TASK LIST:
1: Please list every country named in the passage on mining growth.
2: Extract each line of the records that contains the string "bass".

PASSAGE TO READ:
****************
Deloitte went on to forecast growth rates of 6.8 per cent to 7.7 per cent for the three countries over the next five years, which would have the nations trending well above the global average.
Myanmar is seeing growth in its mining potential as a relatively underdeveloped region, while Cambodia most recently appeared on Australia’s radar in terms of a bribery scandal involving BHP, OZ Minerals, and the Cambodian prime minister.
However since that time the political regime has improved, as has its prospectivness, coming 81stout of 122 in the Fraser Institute global survey of mining companies and regions.
The survey also ranked it ahead of China in terms of political stability.
Closer to Australia, Papua New Guinea is setting a number of milestones globally in regards to seabed mining, and according to its prime minister Peter O’Neill likely to be one of the fastest growing economies in the world off the back of its LNG exports.
The country is forward-looking in regards to operating with miners and encouraging social and community focused partnerships with the resources companies and their local communities.
PNG is also trying to lure more resources investment by promising increased political and security stability, as well as reviewing the abandonment of the death penalty as a way to appear more progressive.
The new engine room
Focus will once more turn to Africa.
Speaking at the Sydney Mining Club only a few years ago, Anglo American CEO Mark Cutifani pointed to the diminishing role Australia will play in the global mining landscape compared to its recent role as a pillar of the sector.
Cutifani said this century will see China turn away from Australia and Brazil, and focus on the under developed resources that Africa has to offer.
"Everyone is predicting that this century will be the Asian century, the Chinese century, but to achieve this it will need a steady supply of materials, and this need will be met by Africa.
****************
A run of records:

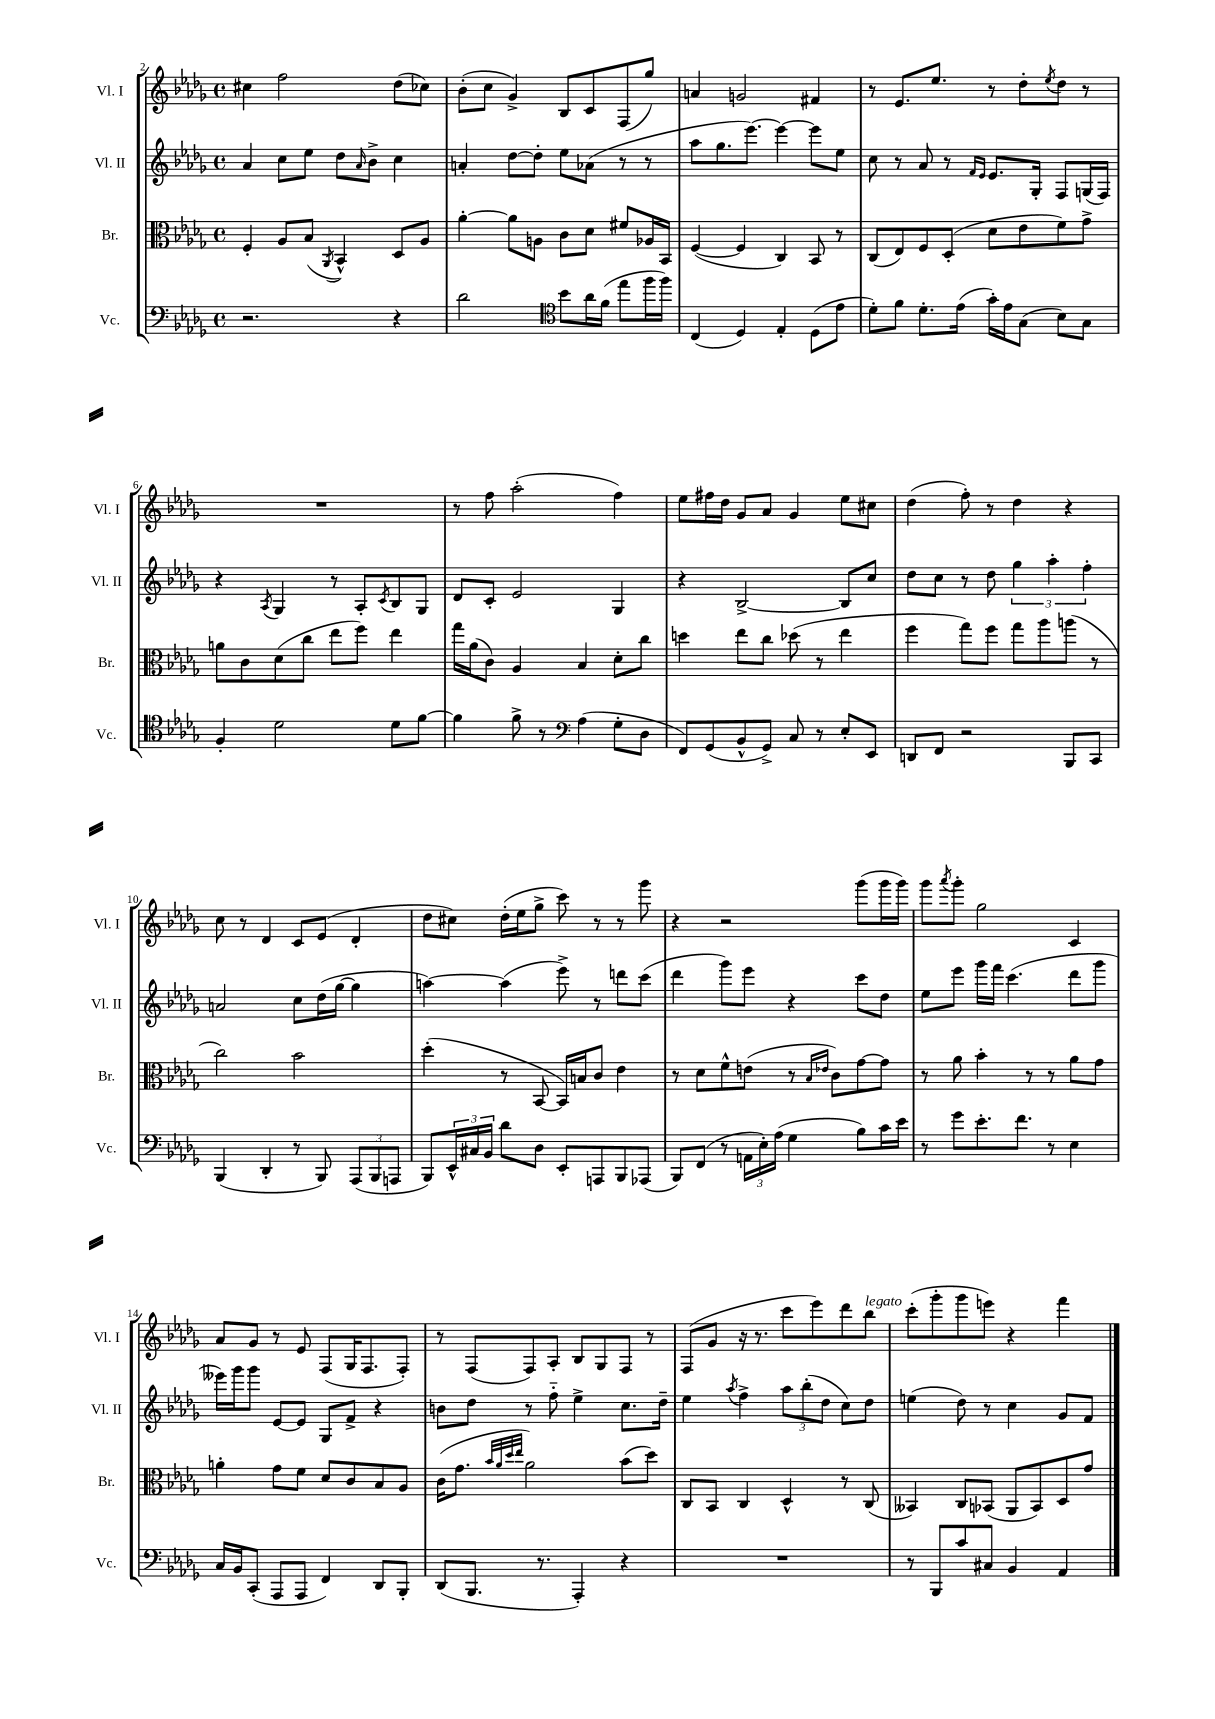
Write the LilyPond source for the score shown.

<<
\new StaffGroup <<
\new Staff = "s0" \with { instrumentName = "Vl. I" shortInstrumentName = "Vl. I" } {
    \clef treble \key des \major \defaultTimeSignature \time 4/4
    cis''4 f''2 des''8( ces''8) |
    bes'8-.( c''8 ges'4->) bes8 c'8 f8( ges''8) |
    a'4 g'2 fis'4 |
    r8 ees'8. ees''8. r8 des''8-. \acciaccatura { ees''8 } des''8 r8 |
    R1 |
    r8 f''8 aes''2-.( f''4) |
    ees''8 fis''16 des''16 ges'8 aes'8 ges'4 ees''8 cis''8 |
    des''4( f''8-.) r8 des''4 r4 |
    c''8 r8 des'4 c'8 ees'8( des'4-. |
    des''8 cis''8) des''16-.( ees''16 ges''8-> c'''8) r8 r8 ges'''8 |
    r4 r2 ges'''8( ges'''16 ges'''16) |
    ges'''8 \acciaccatura { aes'''8 } ges'''8-. ges''2 c'4 |
    aes'8 ges'8 r8 ees'8 f8( ges16 f8. f8-.) |
    r8 f8( f8) aes8-. bes8 ges8 f8 r8 |
    f8( ges'8 r16 r8. c'''8 ees'''8) des'''8 bes''8^\markup { \italic "legato" } |
    c'''8-.( ges'''8-. ges'''8 e'''8) r4 f'''4 \bar "|." |
}
\new Staff = "s1" \with { instrumentName = "Vl. II" shortInstrumentName = "Vl. II" } {
    \clef treble \key des \major \defaultTimeSignature \time 4/4
    aes'4 c''8 ees''8 des''8 \grace { aes'16 } bes'8-> c''4 |
    a'4-. des''8~ des''8-. ees''8 aes'8( r8 r8 |
    aes''8 ges''8. ees'''8.~) ees'''4~ ees'''8 ees''8 |
    c''8 r8 aes'8 r8 \grace { f'16 ees'16 } ees'8. ges16-. f8 g16( f16) |
    r4 \acciaccatura { aes8 } ges4 r8 aes8-. \acciaccatura { c'8 } bes8 ges8 |
    des'8 c'8-. ees'2 ges4 |
    r4 bes2~-> bes8 c''8 |
    des''8 c''8 r8 des''8 \tuplet 3/2 { ges''4 aes''4-. f''4-. } |
    a'2 c''8 des''16( ges''16~ ges''4 |
    a''4~) a''4( ees'''8->) r8 d'''8 c'''8( |
    des'''4 ges'''8) ees'''8 r4 c'''8 des''8 |
    ees''8 ees'''8 ges'''16 f'''16 c'''4.( des'''8 ges'''8 |
    eeses'''16) ges'''16 ges'''8 ees'8~ ees'8 ges8 f'8-> r4 |
    b'8 des''8 r8 f''8-_ ees''4-> c''8. des''16-- |
    ees''4 \acciaccatura { aes''8 } f''4-> \tuplet 3/2 { aes''8 bes''8-.( des''8 } c''8) des''8 |
    e''4( des''8) r8 c''4 ges'8 f'8 \bar "|." |
}
\new Staff = "s2" \with { instrumentName = "Br." shortInstrumentName = "Br." } {
    \clef alto \key des \major \defaultTimeSignature \time 4/4
    f4-. aes8 bes8( \acciaccatura { aes,8 } bes,4-^) des8 aes8 |
    aes'4~-. aes'8 a8 c'8 des'8 fis'8 aes16 bes,16 |
    f4~( f4 c4) bes,8 r8 |
    c8( ees8) f8 des8-.( des'8 ees'8 f'8) ges'8-> |
    a'8 c'8 des'8( c''8 ees''8 f''8) ees''4 |
    ges''16 aes'16( c'8) aes4 bes4 des'8-. c''8 |
    d''4 ees''8 c''8 des''8( r8 ees''4 |
    f''4 ges''8) f''8 ges''8 aes''8 a''8( r8 |
    c''2) bes'2 |
    des''4-.( r8 bes,8~ bes,16) b16 c'8 ees'4 |
    r8 des'8 f'8-^ e'8( r8 \grace { bes16 ees'16 } c'8) ges'8~ ges'8 |
    r8 aes'8 bes'4-. r8 r8 aes'8 ges'8 |
    a'4-. ges'8 f'8 des'8 c'8 bes8 aes8 |
    c'16( ges'8. \grace { bes'32 aes'32 des''32 ees''32 } aes'2) bes'8( des''8) |
    c8 bes,8 c4 des4-^ r8 c8( |
    beses,4) c8 bes,8( aes,8 bes,8) des8 ges'8 \bar "|." |
}
\new Staff = "s3" \with { instrumentName = "Vc." shortInstrumentName = "Vc." } {
    \clef bass \key des \major \defaultTimeSignature \time 4/4
    r2. r4 |
    des'2 \clef tenor bes'8 aes'16 f'16( ees''8 f''16 f''16) |
    c4( des4) ees4-. des8( ees'8 |
    des'8-.) f'8 des'8.-. ees'16( ges'16-.) ees'16 ges8( bes8) ges8 |
    f4-. des'2 des'8 f'8~ |
    f'4 f'8-> r8 \clef bass aes4( ges8-. des8 |
    f,8) ges,8( bes,8-^ ges,8->) c8 r8 ees8-. ees,8 |
    d,8 f,8 r2 bes,,8 c,8 |
    bes,,4( des,4-. r8 bes,,8) \tuplet 3/2 { aes,,8( bes,,8 a,,8 } |
    bes,,8) \tuplet 3/2 { ees,16-^ cis16 bes,16 } des'8 des8 ees,8-. a,,8 bes,,8 aes,,8( |
    bes,,8) f,8( r8 \tuplet 3/2 { a,16 ees16-.) aes16( } ges4 bes8) c'16 ees'16 |
    r8 ges'8 ees'8.-. f'8. r8 ees4 |
    c16 bes,16 c,8-.( aes,,8 aes,,8 f,4) des,8 bes,,8-. |
    des,8( bes,,8. r8. aes,,4-.) r4 |
    R1 |
    r8 bes,,8 c'8 cis8 bes,4 aes,4 \bar "|." |
}
>>
>>
\layout { \context { \Score currentBarNumber = #2 } }
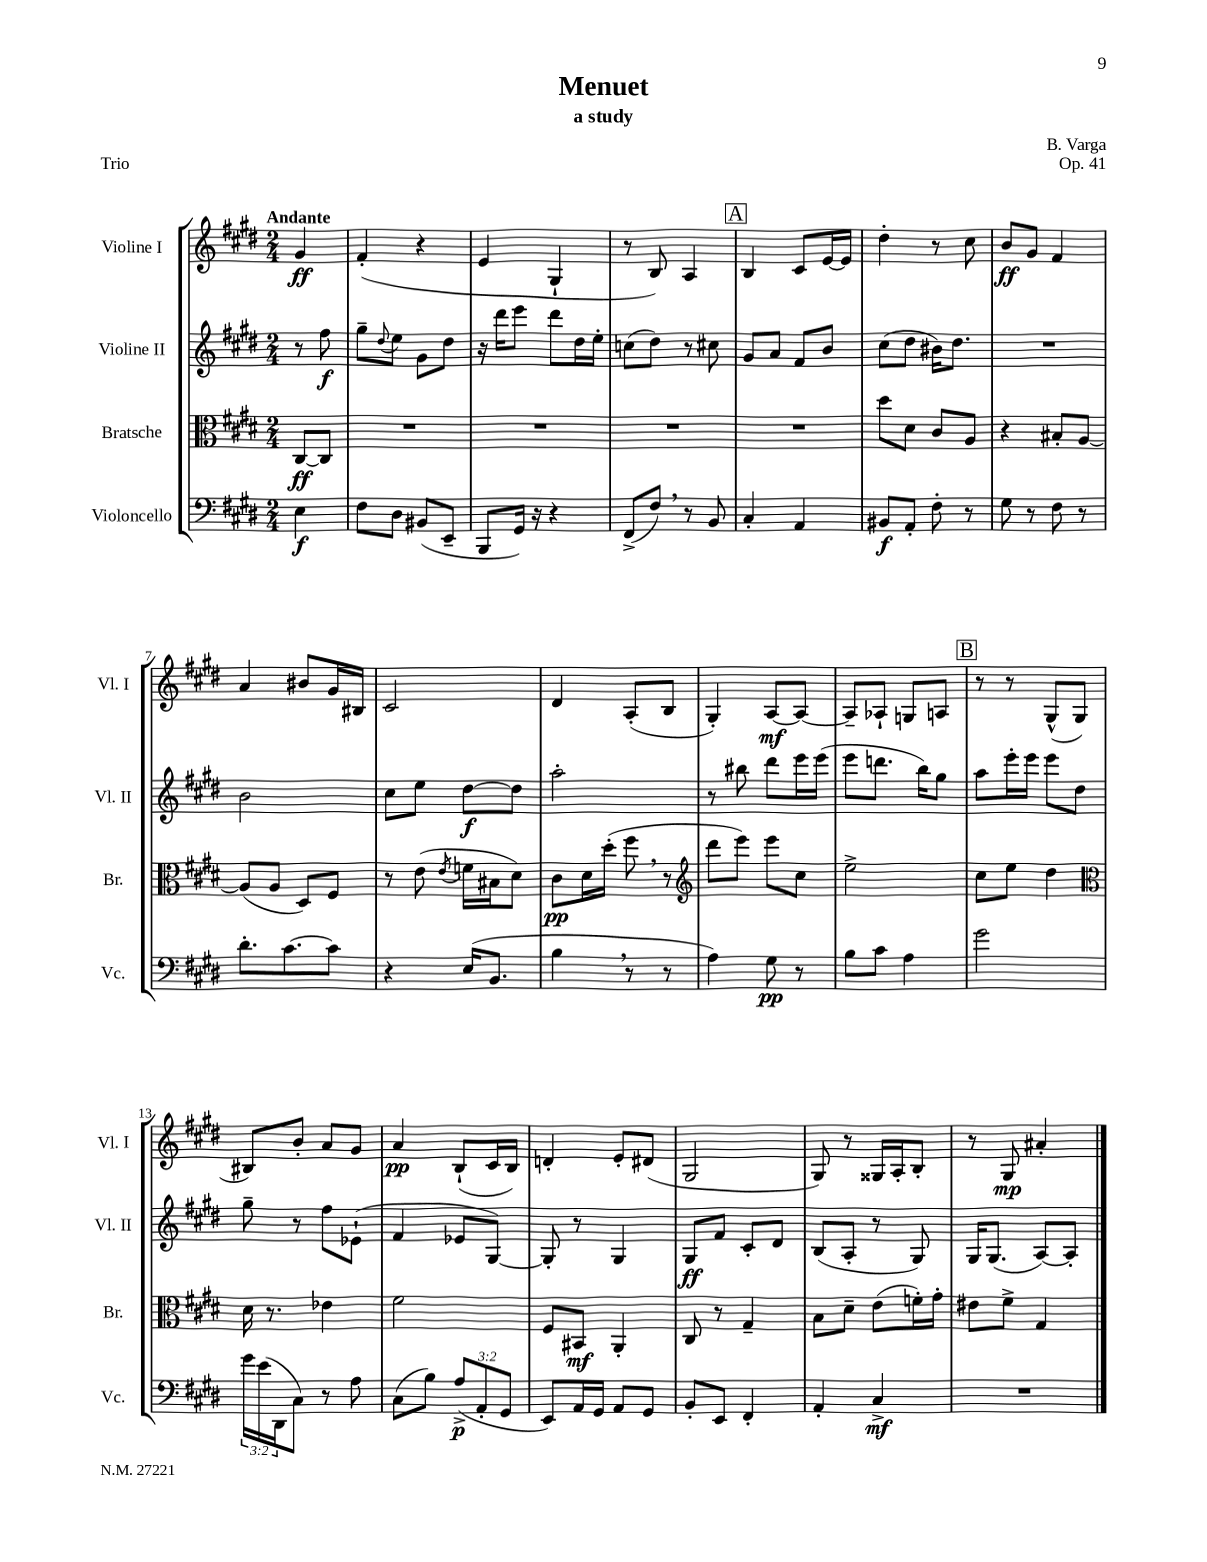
****************
SOLUTIONS TO THE PROBLEMS:
1: Myanmar, Cambodia, Australia, Papua New Guinea, China, Brazil

2:
    \clef bass \key des \major \defaultTimeSignature \time 4/4
    f'4 f'8-> r8 \clef bass aes4( ges8-. des8 |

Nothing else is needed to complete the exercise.